◆ **YOUR ASSIGNMENT**: Scan the entries below, and for each line that includes the word "hand", make a copy.

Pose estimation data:

[Start of Attachment]

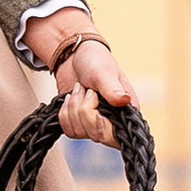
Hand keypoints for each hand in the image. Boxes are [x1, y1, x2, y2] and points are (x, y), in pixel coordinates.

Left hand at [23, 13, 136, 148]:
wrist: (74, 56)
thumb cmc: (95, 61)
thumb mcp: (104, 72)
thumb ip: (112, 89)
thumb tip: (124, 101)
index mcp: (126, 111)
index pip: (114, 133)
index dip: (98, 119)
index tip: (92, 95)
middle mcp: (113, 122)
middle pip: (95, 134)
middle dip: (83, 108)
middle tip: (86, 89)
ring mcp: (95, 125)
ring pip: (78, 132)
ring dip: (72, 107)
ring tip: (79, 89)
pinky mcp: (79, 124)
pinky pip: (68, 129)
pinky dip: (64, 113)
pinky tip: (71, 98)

[End of Attachment]
[Start of Attachment]

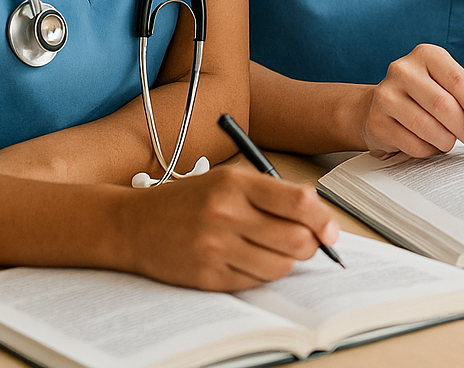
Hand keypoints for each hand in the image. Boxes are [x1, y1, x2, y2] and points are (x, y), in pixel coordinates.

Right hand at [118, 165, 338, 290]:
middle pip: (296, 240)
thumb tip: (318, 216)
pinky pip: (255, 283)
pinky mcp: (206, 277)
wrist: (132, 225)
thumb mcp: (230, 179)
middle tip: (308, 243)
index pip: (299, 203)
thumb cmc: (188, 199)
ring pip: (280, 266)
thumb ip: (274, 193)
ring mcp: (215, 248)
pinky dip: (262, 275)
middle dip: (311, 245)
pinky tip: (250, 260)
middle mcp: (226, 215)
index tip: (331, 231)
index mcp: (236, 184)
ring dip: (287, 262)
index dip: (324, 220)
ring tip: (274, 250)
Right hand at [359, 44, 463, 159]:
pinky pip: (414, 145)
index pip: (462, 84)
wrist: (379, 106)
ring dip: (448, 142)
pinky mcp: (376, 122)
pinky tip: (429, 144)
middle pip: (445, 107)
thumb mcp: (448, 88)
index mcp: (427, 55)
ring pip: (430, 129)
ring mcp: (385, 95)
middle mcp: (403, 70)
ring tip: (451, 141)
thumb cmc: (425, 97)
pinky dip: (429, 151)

[End of Attachment]
[Start of Attachment]

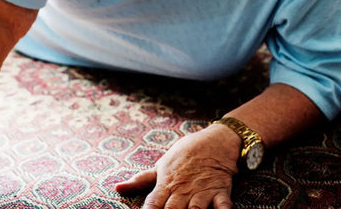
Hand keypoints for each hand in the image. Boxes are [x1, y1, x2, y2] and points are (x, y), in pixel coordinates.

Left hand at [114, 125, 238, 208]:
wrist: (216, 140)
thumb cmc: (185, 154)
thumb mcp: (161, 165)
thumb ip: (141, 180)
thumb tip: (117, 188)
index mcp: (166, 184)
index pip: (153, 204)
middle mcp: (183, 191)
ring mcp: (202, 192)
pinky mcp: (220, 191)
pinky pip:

[End of Attachment]

◆ **EXERCISE RESPONSE**:
Hand keypoints for each hand in the image. Boxes are [x1, y1, x2, y2] and points are (x, y), in pixel coordinates.
Left hand at [23, 13, 136, 148]:
Hand keypoints for each hand in the image. Boxes are [x1, y1, x2, y2] and points are (x, y), in pixel coordinates.
Right hand at [118, 165, 338, 290]:
Right hand at [359, 44, 463, 159]:
Hand keypoints for each hand in the image. Boxes are [x1, y1, x2, y2] and points are (x, y), in pixel coordinates.
Left hand at [114, 125, 238, 208]:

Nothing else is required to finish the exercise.